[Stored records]
"""

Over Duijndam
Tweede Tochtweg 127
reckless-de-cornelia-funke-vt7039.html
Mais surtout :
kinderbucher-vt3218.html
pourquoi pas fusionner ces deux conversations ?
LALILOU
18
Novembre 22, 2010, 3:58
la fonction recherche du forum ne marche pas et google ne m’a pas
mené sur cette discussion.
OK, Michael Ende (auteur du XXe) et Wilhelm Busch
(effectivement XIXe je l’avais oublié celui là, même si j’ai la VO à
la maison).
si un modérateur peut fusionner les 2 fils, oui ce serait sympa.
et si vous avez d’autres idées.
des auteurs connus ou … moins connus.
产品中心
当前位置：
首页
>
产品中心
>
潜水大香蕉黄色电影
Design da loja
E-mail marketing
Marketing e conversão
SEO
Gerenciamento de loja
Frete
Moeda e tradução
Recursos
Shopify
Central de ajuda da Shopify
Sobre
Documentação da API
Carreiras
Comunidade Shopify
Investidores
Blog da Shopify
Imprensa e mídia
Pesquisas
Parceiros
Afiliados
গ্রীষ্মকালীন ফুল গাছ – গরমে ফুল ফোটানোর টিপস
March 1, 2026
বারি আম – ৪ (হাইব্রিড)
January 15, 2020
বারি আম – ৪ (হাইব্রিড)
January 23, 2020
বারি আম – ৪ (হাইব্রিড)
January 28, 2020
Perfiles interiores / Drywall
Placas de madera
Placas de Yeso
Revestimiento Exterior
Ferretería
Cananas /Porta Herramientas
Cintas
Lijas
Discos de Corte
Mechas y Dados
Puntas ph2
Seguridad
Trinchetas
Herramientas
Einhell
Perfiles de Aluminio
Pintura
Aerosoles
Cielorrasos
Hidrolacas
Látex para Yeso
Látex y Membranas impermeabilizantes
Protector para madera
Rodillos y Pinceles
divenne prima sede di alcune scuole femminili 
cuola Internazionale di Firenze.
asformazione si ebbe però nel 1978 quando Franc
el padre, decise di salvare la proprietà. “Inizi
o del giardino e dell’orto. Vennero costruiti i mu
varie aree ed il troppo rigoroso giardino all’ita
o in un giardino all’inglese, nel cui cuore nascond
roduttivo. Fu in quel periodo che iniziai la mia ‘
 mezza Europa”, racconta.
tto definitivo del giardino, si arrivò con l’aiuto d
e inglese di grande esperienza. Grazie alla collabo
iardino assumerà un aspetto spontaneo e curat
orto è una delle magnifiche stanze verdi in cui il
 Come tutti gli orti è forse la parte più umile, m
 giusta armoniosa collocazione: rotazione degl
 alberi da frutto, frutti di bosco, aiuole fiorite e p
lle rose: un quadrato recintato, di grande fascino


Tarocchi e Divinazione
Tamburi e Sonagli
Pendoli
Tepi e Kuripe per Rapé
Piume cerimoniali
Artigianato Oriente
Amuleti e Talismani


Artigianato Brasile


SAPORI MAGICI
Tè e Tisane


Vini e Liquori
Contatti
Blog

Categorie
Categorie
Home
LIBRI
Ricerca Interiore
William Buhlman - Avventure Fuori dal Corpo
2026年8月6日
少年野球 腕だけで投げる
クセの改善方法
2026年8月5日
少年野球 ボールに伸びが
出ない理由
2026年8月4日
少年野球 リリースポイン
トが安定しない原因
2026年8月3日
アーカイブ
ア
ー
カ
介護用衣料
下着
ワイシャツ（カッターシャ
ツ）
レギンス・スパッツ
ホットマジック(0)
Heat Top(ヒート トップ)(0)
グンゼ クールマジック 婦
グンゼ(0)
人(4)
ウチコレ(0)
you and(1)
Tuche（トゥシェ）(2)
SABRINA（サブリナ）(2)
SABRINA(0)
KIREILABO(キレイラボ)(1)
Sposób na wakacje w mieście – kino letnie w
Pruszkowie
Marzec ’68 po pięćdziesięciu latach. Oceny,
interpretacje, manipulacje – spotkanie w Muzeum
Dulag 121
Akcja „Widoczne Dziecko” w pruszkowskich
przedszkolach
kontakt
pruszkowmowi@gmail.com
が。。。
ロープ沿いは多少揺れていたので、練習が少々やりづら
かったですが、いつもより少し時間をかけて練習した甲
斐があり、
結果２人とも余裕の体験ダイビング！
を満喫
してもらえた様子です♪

"""

--- Directive ---
A copy of each line in the data above that holds the string "Perfiles" is needed.

--- Answer to this task ---
Perfiles interiores / Drywall
Perfiles de Aluminio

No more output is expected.